Les scientifiques ont-ils ouvert une boîte de Pandore?
La mise au point d'une bactérie dotée d'un génome intégralement fabriqué par l'homme marque en tout cas un nouveau tournant en biologie (Science, 21 mai 2010). «C'est une révolution qui va avoir d'importantes retombées sur le plan cognitif et industriel», assure Pierre Tambourin, directeur de Genopole à Évry. Il n'est pas le seul à faire ce pronostic et on devrait entendre parler de la biologie synthétique dans les prochaines années. Ses applications semblent prometteuses.
La plupart des biologistes pensaient que l'on ne parviendrait pas à produire une vie artificielle avant une dizaine d'années. L'équipe de l'Américain Craig Venter, scientifique hors norme et bouillant chef d'entreprise, a encore une fois bluffé tout le monde. «Il a franchi le mur du son. D'un seul coup, il est tout seul», souligne Philippe Marlière, un des pionniers de la biologie synthétique, une technologie protéiforme que les organismes de recherche français n'ont même pas encore intégré dans leurs structures. Craig Venter a toujours aimé bousculer les obstacles. À la fin des années 1990, il est sorti du bois en décidant de séquencer le génome humain tout seul dans son coin, de le faire plus vite que le consortium public international et de vendre ses résultats aux firmes pharmaceutiques.

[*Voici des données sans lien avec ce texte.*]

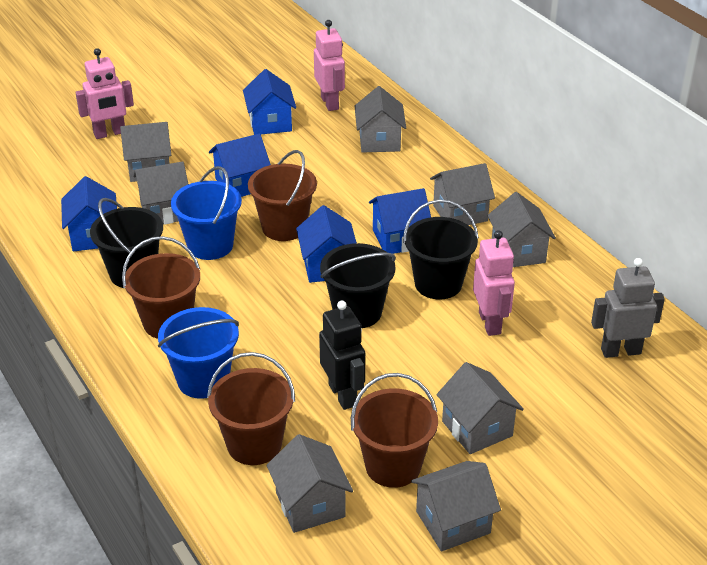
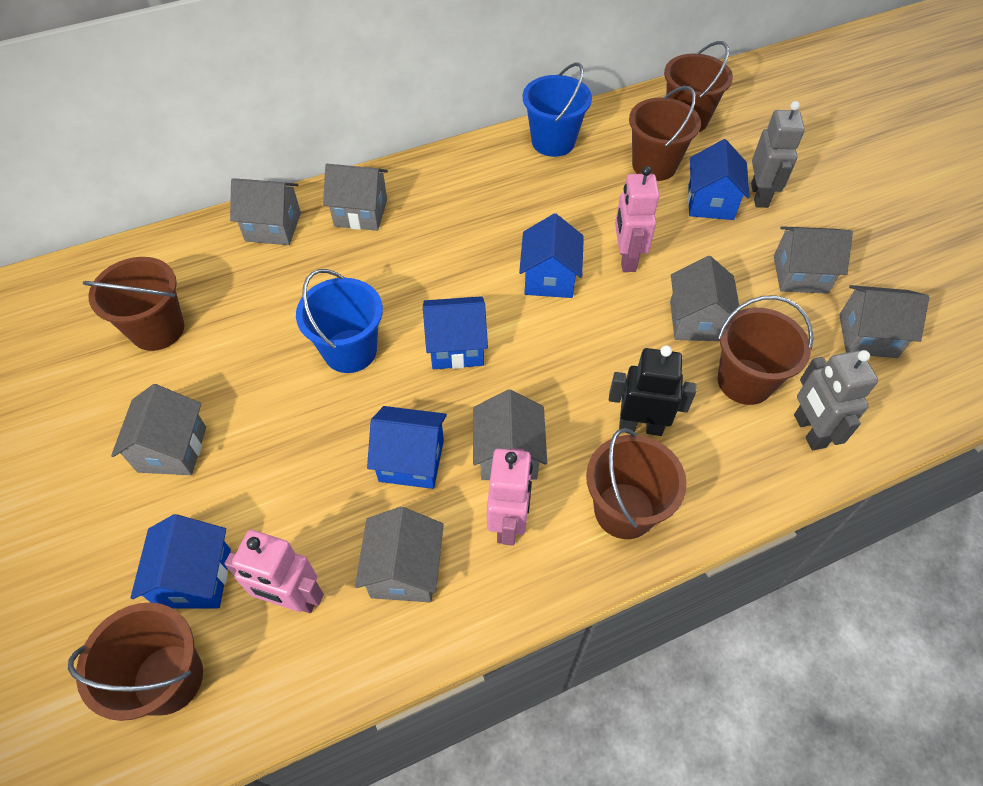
black bucket: 3 -> 0
brown bucket: 4 -> 6
grey robot: 1 -> 2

Nombre d'observateurs ont été surpris de voir que cette «importante avancée philosophique dans l'histoire de nos espèces», selon les mots de Craig Venter lui-même, n'a suscité aucun scandale. Estimant que «ces recherches poussent l'ingénierie génétique à un point extrême», plusieurs ONG, comme les Amis de la Terre, ont demandé un moratoire jusqu'à ce que des protocoles de contrôle soient mis en place. Mais, la semaine dernière, Craig Venter a été auditionné sans problème par la commission de l'énergie et du commerce du Congrès américain. Se défendant de vouloir jouer à Dieu, il a expliqué qu'il «n'avai(t) pas créé la vie ex nihilo».